_GIVEN TEXT_
_ _ _ _ _
Most useful Prometheus queries

Topk – largest k elements by sample value

    topk(k, <metric_expression>)

    Examples

    Top 5 CPU usage metrics

    topk(5, sum(rate(container_cpu_usage_seconds_total[5m])) by (container_name))

    This query calculates the rate of CPU usage for each container over the last 5 minutes, sums it up by container_name, and then returns the top 5 containers with the highest CPU usage.

    Top 10 HTTP Request Rates

    topk(10, sum(rate(http_requests_total[5m])) by (instance))

    This query calculates the rate of HTTP requests for each instance over the last 5 minutes and then returns the top 10 instances with the highest request rates.

    Request rate

    Throughput

    Note: below examples are true for the span metrics generated with the Otel connector.

    Rate of processed requests can be queries as follows:

    sum(rate(duration_seconds_count{job:<service_name>}[5m]))

    The output timeseries is measured in requests per seconds (RPS).

    If you prefer to see requests per minute (RPM) then multiply it by 60:

    sum(rate(duration_seconds_count{job:<service_name>}[5m])) * 60

    Hit rate

    It might be interesting to look at the rate of hits the service. Ideally it should be close to the throughput. Throughput rate cannot be higher than the hit rate. As before – its hits per seconds.

    sum(rate(calls_total{}[5m]))

    P95 response duration

    histogram_quantile(0.95, sum(rate(duration_seconds_bucket{span_kind=~"SPAN_KIND_SERVER|SPAN_KIND_CONSUMER", job=<service_name>} [5m])) by (le))
_ _ _ _ _
_GIVEN INFORMATION_
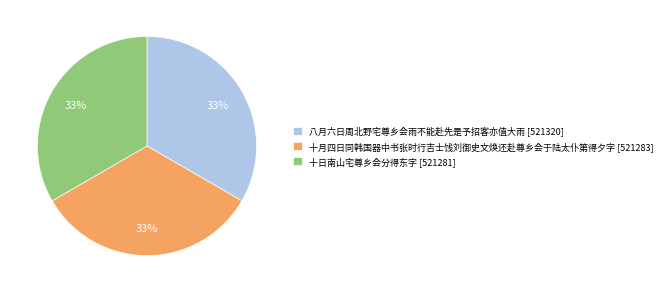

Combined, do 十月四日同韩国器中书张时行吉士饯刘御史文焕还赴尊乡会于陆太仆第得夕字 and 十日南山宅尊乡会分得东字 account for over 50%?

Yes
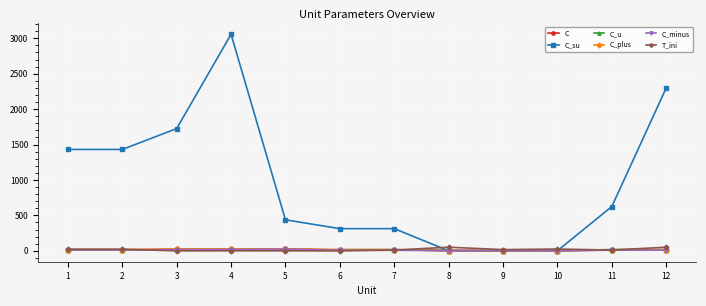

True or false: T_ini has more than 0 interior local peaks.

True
_ _ _ _ _
According to the Prometheus queries text, what unit is the output timeseries of the processed-request rate query measured in? The material is not required for this work.

_WRITTEN REPLY_
Requests per second (RPS).